▶ 과제 요구사항: 아래 자료에 나온 글을 한 줄도 고치지 말고 모두 그대로 옮겨 적으세요. 그림은 답에 넣지 마세요.

▶ 제시된 정보:

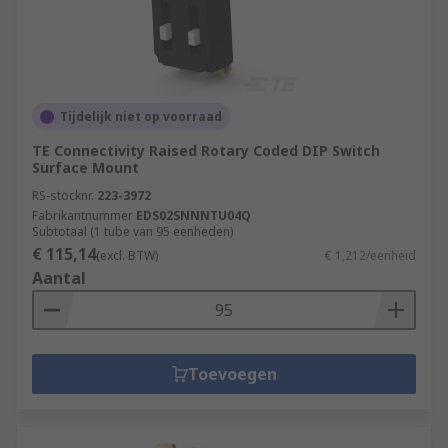
Tijdelijk niet op voorraad
TE Connectivity Raised Rotary Coded DIP Switch
Surface Mount
RS-stocknr.
223-3972
Fabrikantnummer
EDS02SNNNTU04Q
Subtotaal (1 tube van 95 eenheden)
€ 115,14
(excl. BTW)
€ 1,212/eenheid
Aantal
Toevoegen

▶ 완성된 과제:
Tijdelijk niet op voorraad
TE Connectivity Raised Rotary Coded DIP Switch
Surface Mount
RS-stocknr.
223-3972
Fabrikantnummer
EDS02SNNNTU04Q
Subtotaal (1 tube van 95 eenheden)
€ 115,14
(excl. BTW)
€ 1,212/eenheid
Aantal
Toevoegen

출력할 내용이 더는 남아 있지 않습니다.